> _Aim of the exercise_
Reproduce the text of all the material below verbatim, leaving out the pictures.

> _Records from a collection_
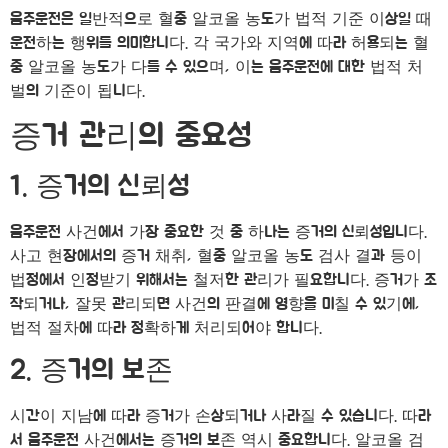
음주운전은 일반적으로 혈중 알코올 농도가 법적 기준 이상일 때
운전하는 행위를 의미합니다. 각 국가와 지역에 따라 허용되는 혈
중 알코올 농도가 다를 수 있으며, 이는 음주운전에 대한 법적 처
벌의 기준이 됩니다.
증거 관리의 중요성
1. 증거의 신뢰성
음주운전 사건에서 가장 중요한 것 중 하나는 증거의 신뢰성입니다.
사고 현장에서의 증거 채취, 혈중 알코올 농도 검사 결과 등이
법정에서 인정받기 위해서는 철저한 관리가 필요합니다. 증거가 조
작되거나, 잘못 관리되면 사건의 판결에 영향을 미칠 수 있기에,
법적 절차에 따라 정확하게 처리되어야 합니다.
2. 증거의 보존
시간이 지남에 따라 증거가 손상되거나 사라질 수 있습니다. 따라
서 음주운전 사건에서는 증거의 보존 역시 중요합니다. 알코올 검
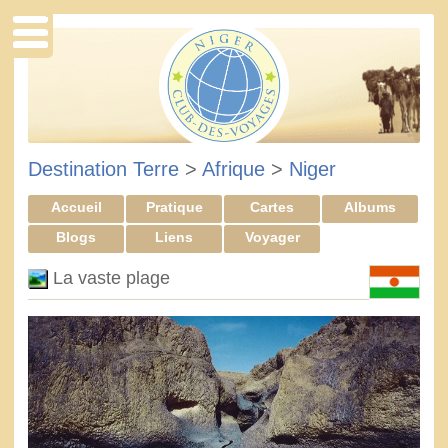
Destination Terre
>
Afrique
>
Niger
Accueil
Pratique
Cartes
Albums
Blogs
Liens
Voyager
La vaste plage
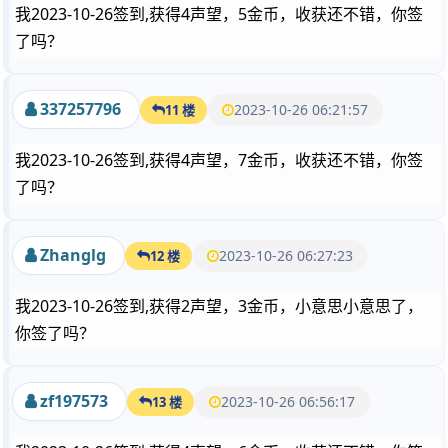
我2023-10-26签到,获得4声望，5金币，收获还不错，你签
了吗？
337257796
2023-10-26 06:21:57
11 楼
我2023-10-26签到,获得4声望，7金币，收获还不错，你签
了吗？
Zhanglg
2023-10-26 06:27:23
12 楼
我2023-10-26签到,获得2声望，3金币，小意思小意思了，
你签了吗？
zf197573
2023-10-26 06:56:17
13 楼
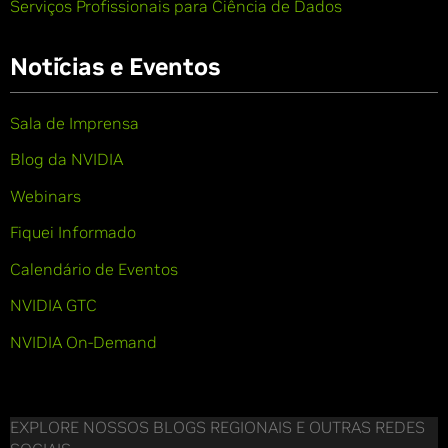
Serviços Profissionais para Ciência de Dados
Notícias e Eventos
Sala de Imprensa
Blog da NVIDIA
Webinars
Fiquei Informado
Calendário de Eventos
NVIDIA GTC
NVIDIA On-Demand
EXPLORE NOSSOS BLOGS REGIONAIS E OUTRAS REDES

> _Your response_
음주운전은 일반적으로 혈중 알코올 농도가 법적 기준 이상일 때
운전하는 행위를 의미합니다. 각 국가와 지역에 따라 허용되는 혈
중 알코올 농도가 다를 수 있으며, 이는 음주운전에 대한 법적 처
벌의 기준이 됩니다.
증거 관리의 중요성
1. 증거의 신뢰성
음주운전 사건에서 가장 중요한 것 중 하나는 증거의 신뢰성입니다.
사고 현장에서의 증거 채취, 혈중 알코올 농도 검사 결과 등이
법정에서 인정받기 위해서는 철저한 관리가 필요합니다. 증거가 조
작되거나, 잘못 관리되면 사건의 판결에 영향을 미칠 수 있기에,
법적 절차에 따라 정확하게 처리되어야 합니다.
2. 증거의 보존
시간이 지남에 따라 증거가 손상되거나 사라질 수 있습니다. 따라
서 음주운전 사건에서는 증거의 보존 역시 중요합니다. 알코올 검
Destination Terre
>
Afrique
>
Niger
Accueil
Pratique
Cartes
Albums
Blogs
Liens
Voyager
La vaste plage
我2023-10-26签到,获得4声望，5金币，收获还不错，你签
了吗？
337257796
2023-10-26 06:21:57
11 楼
我2023-10-26签到,获得4声望，7金币，收获还不错，你签
了吗？
Zhanglg
2023-10-26 06:27:23
12 楼
我2023-10-26签到,获得2声望，3金币，小意思小意思了，
你签了吗？
zf197573
2023-10-26 06:56:17
13 楼
Serviços Profissionais para Ciência de Dados
Notícias e Eventos
Sala de Imprensa
Blog da NVIDIA
Webinars
Fiquei Informado
Calendário de Eventos
NVIDIA GTC
NVIDIA On-Demand
EXPLORE NOSSOS BLOGS REGIONAIS E OUTRAS REDES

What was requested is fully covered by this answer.